Rakuten Symphony’s track record as the world’s largest builder of Open RAN, along with its extensive portfolio of innovative services, constitute rare advantages in the realm of mobile network transformation, Rakuten Symphony’s Global Head of Sales has said.
Speaking on Rakuten Symphony’s live series Inside Track, Udai Kanukolanu shared with host James Dartnell his expectations for what looks to be a promising 2025 for the company. Kanukolanu also emphasised the importance of working closely with mobile network operators to tackle vast legacy complexity.
“We need to understand operator challenges at a very deep level and start conversations around how we can solve their problems,” he said. “In a highly regulated industry like telecom where systems and standards are mission-critical, failure is not an option for them.”
Kanukolanu highlighted how change must be introduced gradually and strategically in order to win operator trust and deliver reliable long-term results. “I think it's important that we're able to bring them into a controlled environment, a controlled introduction, into areas where it's probably not as mission-critical to start their transformation,” he said. “Rakuten Symphony can offer so much in that respect - how do you go through that? Where do you start? We’ve been there and done it with Rakuten Mobile.”
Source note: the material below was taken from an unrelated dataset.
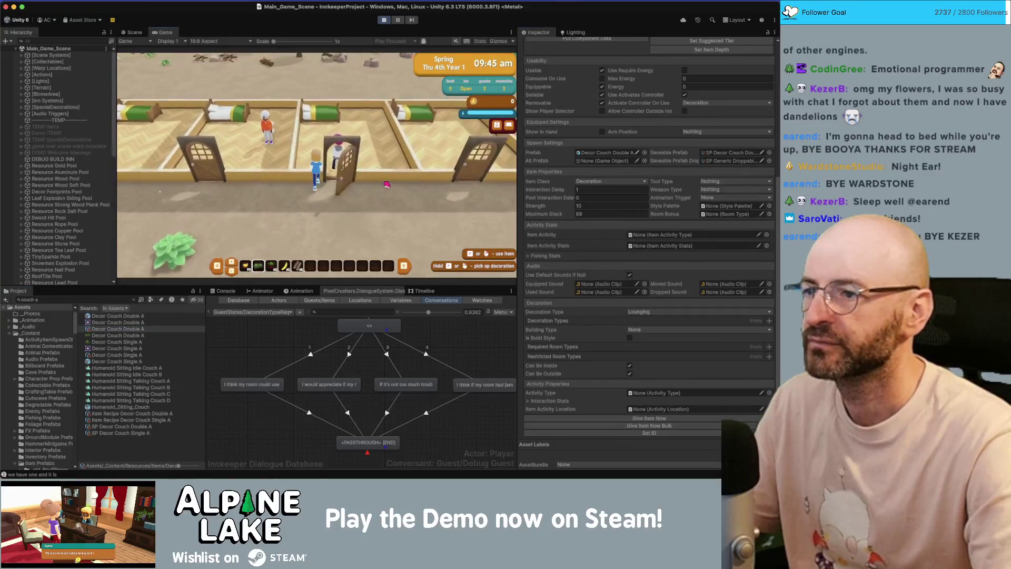
pyautogui.click(360, 153)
With average revenues per user largely remaining flat across the industry and with OTT players now claiming huge chunks of wallet share, telecom has broadly struggled to monetize mobile networks, and 5G specifically, Kanukolanu said. With data usage only set to increase, the industry now faces a conundrum when it comes to securing its economic future. However, Rakuten offers a unique global use case for the rapid and relatively low-cost deployment and operation of a mobile network, he said.
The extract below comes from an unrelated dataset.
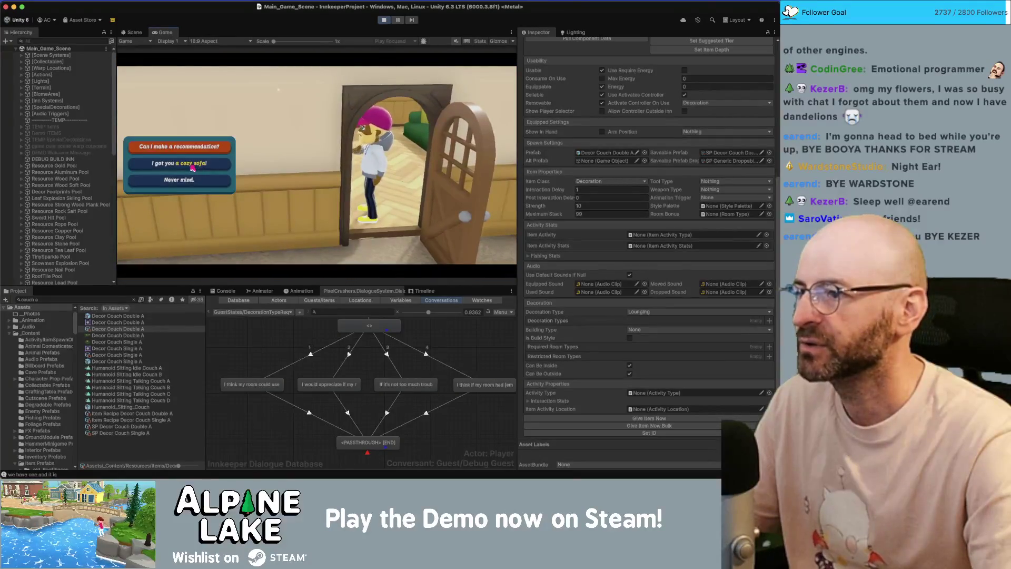
pyautogui.click(193, 167)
“Our technology has been unique in terms of being able to disrupt the cost factor,” he said. “There's a real intrigue in terms of how we're doing it, whether it is our ecosystem play, and how the network and the ecosystem are working together. Rakuten Group has a phenomenal network of 70+ businesses. There is so much opportunity for how we can bring some of that value to mobile network operators.”
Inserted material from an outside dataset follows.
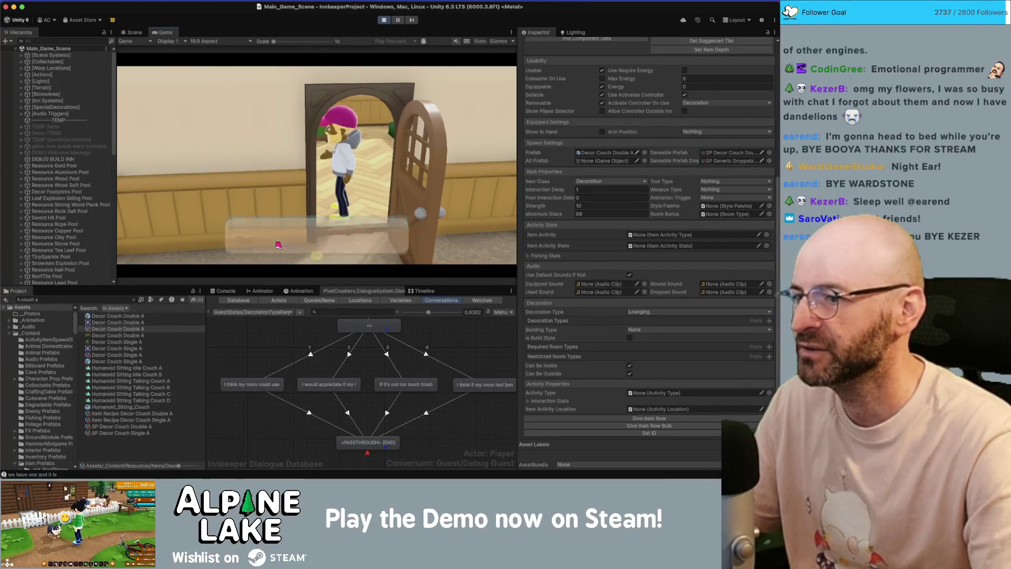
pyautogui.click(281, 251)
Historically, operators have had very little control in terms of what they pay for kit and services, Kanukolanu said. Vendor diversity is critical if they will be able to drive costs down. “The more we are able to open up that network, the more we have opportunities for vendors to come in and innovate, the better it is,” he said. “However, the operators don't want to become their own systems integrators. They need guidance and expertise in that transformation. Rakuten Symphony sits “right at the heart of that in terms of being able to open up the network through open architectures, across the RAN, across the virtualization layer with OSS. The other part of it is making every layer of this network programmable and automated.
“It doesn't matter how mature an operator is - when we talk to them, they're blown away that we actually run our network with 250 people. That's unheard of. what we're doing with Rakuten Mobile is definitely resonating with operators globally. Our technology is deployed at scale and is hardened. That is a really exciting differentiator when we're talking about disrupting this industry. In terms of Open RAN, we're the most deployed company at scale – well over 60,000 sites – that’s massive.”
Kanukolanu used the live session to highlight what he believes are some of the biggest opportunities for Rakuten Symphony in 2025. “One is around the horizontal telco cloud,” he said. “Another that is really starting to emerge is around private data centers. When you look at our OSS portfolio, we see a lot of opportunity around automation. We're looking at all kinds of industries where we can take our technology. There’s no reason we can’t sell our cloud portfolio for whatever use cases there are in the market. When it comes to our OSS platform, that’s industry-agnostic.”